Come la maggior parte dei bambini italiani, anche io sognavo quel goal all’ultimo minuto in una finale mondiale e ancora oggi a 33 anni chiudo gli occhi e immagino di parteciparvi.
Ma, per fortuna, gli occhi me li ha fatti aprire Carmelo molti anni fa.
Una di quelle conversazioni che ti prendono sotto braccio quando sei ad un incrocio e ti accompagnano dall’altra parte della strada.
“Ti sei mai chiesto cosa ti spinge a restare in campo anche se sta diluviando e la partita è una di quelle giocate senza arbitro? …è la passione!
Ma se poi crescendo ti rendi conto che quella partita invece nemmeno la organizzeresti più, perché c’è freddo ed è meglio non prendere un raffreddore, o se ad un allenamento preferisci restare in giro per il paese perché sai che quel pomeriggio c’è in giro quella ragazzina che ti piace, in quel caso allora non perdere tempo su quella strada.
Il calcio accontentati di “giocarlo”.
“Giocalo”, tanto con il pallone non ci devi fare nessun contratto, lo trovi sempre ed ovunque. Dagli un calcio quando ne hai voglia e ritrovati per qualche partitella con gli amici di sempre e presentati ad altri in campi lontani da questo.”
C’era poco da fare, preferivo quella ragazzina!
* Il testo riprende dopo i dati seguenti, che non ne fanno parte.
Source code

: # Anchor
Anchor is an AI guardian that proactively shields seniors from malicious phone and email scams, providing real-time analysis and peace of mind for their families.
Preferivo di gran lunga passare del tempo con i miei amici, stare in giro fino a tardi e non preoccuparmi di dare il buon esempio a chi mi vede dentro e fuori dal campo.
Ma, soprattutto, quello che vedevo in televisione non corrispondeva a quello che vedevo in casa con Carmelo. Da quel momento, in qualunque parte del mondo il primo passo per integrarmi in quella città è stato quello di avvicinarmi ad un campetto per chiedere di giocare. Nella maggior parte dei casi sono poi finito a bere una birra con un paio di loro con il risultato che speravo: qualche amico in più!